I just picked up a '68 sky blue stingray in pieces and they didn't have the seat.  need one for resto.

also a pic of original grip color would be great.  some sparkly green ones came in a bucket.  pretty sure those don't go to this bike

Thanks!!


----------



## rfeagleye (May 16, 2017)

The seat on a 1968 would be a Silver Glow seat. Just silver glitter, heat pressed stripes, with no chrome mylar inlays. Also, the stripes on a 1968 seat are somewhat closer together than on other years. Take a look at some on eBay and compare them, you'll see what I mean.

The grips for the bike would be Sly Blue Glitter slimline grips. Hope that helps!


----------



## Brian Boothe (May 16, 2017)

Excellent! I have a seat laying around that may match that description. Did the pan have a reflector bracket? This bike I got has the reflector bracket that attaches to sissy bar.


----------



## rfeagleye (May 17, 2017)

The stock seats on Schwinn Sting-Ray bikes had a welded on reflector "tab" on the bottom of the pan. Schwinn did sell over the counter banana seats that didn't have the tab welded on the pan, but included a bracket for the reflector. I don't know why there was a difference with the over the counter seats, maybe another Caber knows.

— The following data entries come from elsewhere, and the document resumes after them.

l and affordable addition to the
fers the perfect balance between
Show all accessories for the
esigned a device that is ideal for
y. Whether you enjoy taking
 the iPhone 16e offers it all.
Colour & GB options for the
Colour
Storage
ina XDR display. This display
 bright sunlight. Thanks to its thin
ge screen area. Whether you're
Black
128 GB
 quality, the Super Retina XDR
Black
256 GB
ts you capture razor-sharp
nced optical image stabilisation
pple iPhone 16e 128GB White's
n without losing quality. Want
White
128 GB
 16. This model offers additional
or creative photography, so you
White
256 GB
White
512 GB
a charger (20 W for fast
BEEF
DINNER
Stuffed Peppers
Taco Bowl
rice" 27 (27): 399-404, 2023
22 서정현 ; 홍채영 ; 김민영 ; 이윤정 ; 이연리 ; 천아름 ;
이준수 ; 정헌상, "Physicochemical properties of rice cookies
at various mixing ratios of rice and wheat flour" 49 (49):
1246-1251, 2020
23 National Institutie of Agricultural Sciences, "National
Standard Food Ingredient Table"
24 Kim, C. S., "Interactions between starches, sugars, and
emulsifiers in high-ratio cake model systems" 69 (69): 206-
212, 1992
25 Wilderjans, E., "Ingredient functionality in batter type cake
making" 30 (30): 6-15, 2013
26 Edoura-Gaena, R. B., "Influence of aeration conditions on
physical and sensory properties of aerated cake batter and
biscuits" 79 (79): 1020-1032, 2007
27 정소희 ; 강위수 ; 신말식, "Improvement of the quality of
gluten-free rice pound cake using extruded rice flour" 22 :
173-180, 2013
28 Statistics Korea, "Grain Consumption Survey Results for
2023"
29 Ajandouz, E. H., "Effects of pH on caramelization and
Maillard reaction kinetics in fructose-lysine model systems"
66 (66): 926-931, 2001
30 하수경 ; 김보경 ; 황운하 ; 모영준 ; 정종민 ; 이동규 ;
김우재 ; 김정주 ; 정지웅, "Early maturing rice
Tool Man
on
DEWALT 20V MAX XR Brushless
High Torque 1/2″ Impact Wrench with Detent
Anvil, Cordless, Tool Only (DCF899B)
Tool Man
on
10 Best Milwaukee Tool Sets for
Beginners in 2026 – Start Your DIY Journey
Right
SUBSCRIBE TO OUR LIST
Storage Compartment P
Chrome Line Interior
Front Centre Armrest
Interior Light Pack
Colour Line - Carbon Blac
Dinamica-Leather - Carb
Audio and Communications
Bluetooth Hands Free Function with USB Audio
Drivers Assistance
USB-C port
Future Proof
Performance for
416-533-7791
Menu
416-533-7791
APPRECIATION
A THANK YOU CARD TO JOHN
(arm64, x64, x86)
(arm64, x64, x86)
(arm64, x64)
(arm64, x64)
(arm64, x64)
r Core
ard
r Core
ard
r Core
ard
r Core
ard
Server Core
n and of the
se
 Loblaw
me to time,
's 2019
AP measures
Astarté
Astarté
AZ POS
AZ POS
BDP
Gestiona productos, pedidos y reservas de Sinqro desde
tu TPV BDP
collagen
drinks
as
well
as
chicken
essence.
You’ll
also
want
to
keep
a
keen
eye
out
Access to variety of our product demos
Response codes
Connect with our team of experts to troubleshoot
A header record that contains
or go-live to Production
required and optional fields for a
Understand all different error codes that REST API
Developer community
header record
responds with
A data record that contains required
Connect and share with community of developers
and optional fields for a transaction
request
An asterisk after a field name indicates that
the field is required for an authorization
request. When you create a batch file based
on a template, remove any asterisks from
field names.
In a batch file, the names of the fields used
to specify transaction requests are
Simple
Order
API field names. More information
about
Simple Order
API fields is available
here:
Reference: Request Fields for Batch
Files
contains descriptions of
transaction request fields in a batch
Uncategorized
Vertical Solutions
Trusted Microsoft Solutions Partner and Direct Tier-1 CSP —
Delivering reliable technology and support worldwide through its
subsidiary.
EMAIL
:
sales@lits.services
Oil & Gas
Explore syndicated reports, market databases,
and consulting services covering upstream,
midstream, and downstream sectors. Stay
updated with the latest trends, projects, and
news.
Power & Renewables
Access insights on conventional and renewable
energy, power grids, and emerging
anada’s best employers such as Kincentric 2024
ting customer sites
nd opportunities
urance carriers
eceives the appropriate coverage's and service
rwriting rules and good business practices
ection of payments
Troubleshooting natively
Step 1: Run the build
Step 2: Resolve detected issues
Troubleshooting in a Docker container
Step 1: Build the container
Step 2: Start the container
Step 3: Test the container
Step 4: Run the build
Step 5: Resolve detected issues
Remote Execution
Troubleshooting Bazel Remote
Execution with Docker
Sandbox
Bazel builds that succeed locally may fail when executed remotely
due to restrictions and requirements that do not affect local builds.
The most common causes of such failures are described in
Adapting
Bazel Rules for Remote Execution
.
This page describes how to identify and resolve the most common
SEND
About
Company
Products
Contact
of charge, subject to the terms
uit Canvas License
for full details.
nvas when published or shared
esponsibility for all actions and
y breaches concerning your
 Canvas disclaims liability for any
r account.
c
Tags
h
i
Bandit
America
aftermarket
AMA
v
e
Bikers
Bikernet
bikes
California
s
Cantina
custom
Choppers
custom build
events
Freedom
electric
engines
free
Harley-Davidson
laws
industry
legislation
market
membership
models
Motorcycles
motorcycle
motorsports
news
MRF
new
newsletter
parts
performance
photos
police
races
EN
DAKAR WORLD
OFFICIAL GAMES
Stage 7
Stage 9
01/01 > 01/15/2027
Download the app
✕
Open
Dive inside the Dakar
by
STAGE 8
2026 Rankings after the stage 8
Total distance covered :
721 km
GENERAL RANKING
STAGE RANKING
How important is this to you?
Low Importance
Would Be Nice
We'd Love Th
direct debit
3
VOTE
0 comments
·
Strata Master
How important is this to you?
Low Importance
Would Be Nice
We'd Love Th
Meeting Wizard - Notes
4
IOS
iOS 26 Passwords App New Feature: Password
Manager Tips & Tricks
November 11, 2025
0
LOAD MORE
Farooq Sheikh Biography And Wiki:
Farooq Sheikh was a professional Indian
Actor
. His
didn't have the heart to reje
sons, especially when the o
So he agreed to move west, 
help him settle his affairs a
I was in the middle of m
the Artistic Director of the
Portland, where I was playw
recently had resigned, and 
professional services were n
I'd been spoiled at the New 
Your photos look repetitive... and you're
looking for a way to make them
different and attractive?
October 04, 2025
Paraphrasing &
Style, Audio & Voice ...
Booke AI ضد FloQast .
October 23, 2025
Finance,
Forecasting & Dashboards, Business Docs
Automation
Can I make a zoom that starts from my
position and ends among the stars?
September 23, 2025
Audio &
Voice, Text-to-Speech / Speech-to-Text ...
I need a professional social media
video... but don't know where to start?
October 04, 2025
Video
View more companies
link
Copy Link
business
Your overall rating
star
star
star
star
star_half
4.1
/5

However, if you have a silver glow seat with a Schwinn Sting-Ray tag on the back, bolt that sucker on, reflector tab or reflectors bracket


----------



## Darthvader (May 17, 2017)

The reason they hod no reflector tab is because the seats were stacked in shipping boxes and getting damaged. Person reccomended that Schwinn remove the welded on brackets on bulk replacement and accessory seats.


----------